Embryonic MEHP exposure shortens the ratio of exocrine pancreas to total fish length at 80 and 168 hpf. Exocrine pancreas morphology was assessed using Tg(ptf1a:GFP) zebrafish eleutheroembryos and larvae. A) The position of the exocrine pancreas is shown, as well as representative images of shortened pancreata observed. B) Pancreas length was measured using Zen analysis software, from the center of the primary endocrine islet to the tail of the pancreas. Exocrine pancreas length was normalized to total fish length. Data presented are mean ratios of pancreas to fish length ± SEM (n=30; *p<0.05).

Figure 5

Embryonic MEHP exposure significantly reduces expression of ptf1a at 96 hpf.
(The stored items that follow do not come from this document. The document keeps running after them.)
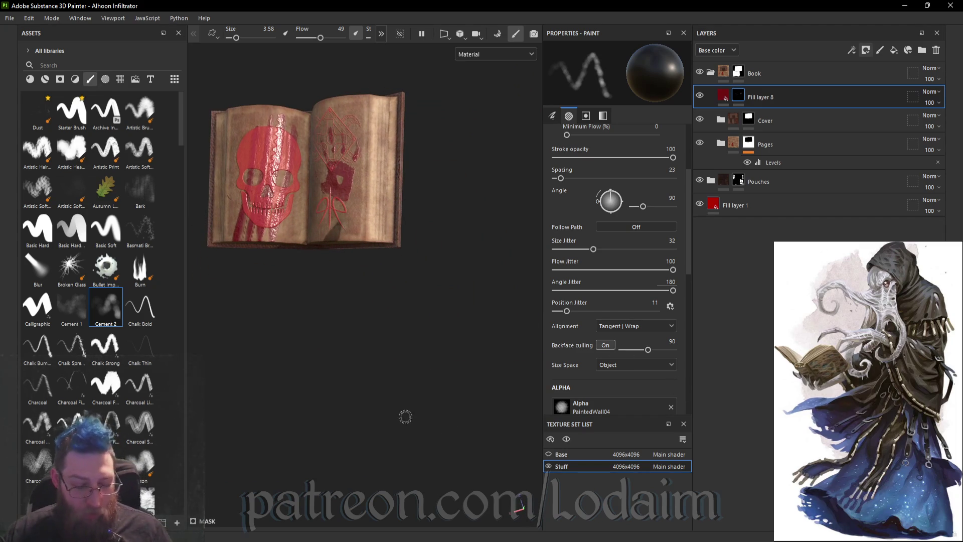
# - Frame the whole model and collapse the Book layer folder
pyautogui.press('f')
pyautogui.moveTo(361, 263)
pyautogui.keyDown('alt'); pyautogui.mouseDown()
pyautogui.moveTo(509, 205)
pyautogui.moveTo(555, 112)
pyautogui.moveTo(709, 79)
pyautogui.mouseUp(); pyautogui.keyUp('alt')
pyautogui.click(709, 75)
AB zebrafish were exposed to MEHP from 3–96 hpf, and gene expression was assessed at 96 hpf. Data are presented as mean fold change normalized to the biweight mean center of bactin and b2m expression ± SEM (n=6; *p<0.05).

Figure 6

Embryonic MEHP exposure significantly altered the expression of gstp1 and gsr. AB zebrafish were exposed to MEHP from 3–96 hpf, and gene expression was assessed at 96 hpf. Data are presented as mean fold changes normalized to the biweight mean center of bactin and b2m expression ± SEM (n=6; *p<0.05).

Figure 7

Embryonic MEHP exposure alters pancreatic structure in wild type (wt) and Nrf2a^fh318/fh318 mutant (m) zebrafish embryos. results in A) significantly reduced ß-cell cluster area, and B) significantly increased incidence of pancreatic islet variants at all time points observed. Data are presented as the mean ± SEM. Asterisks (*) indicate statistical significance between control and exposed within genotype; hash marks (#) indicate significant differences between controls across genotype (n=30; *p<0.05; **p<0.005; #p<0.05).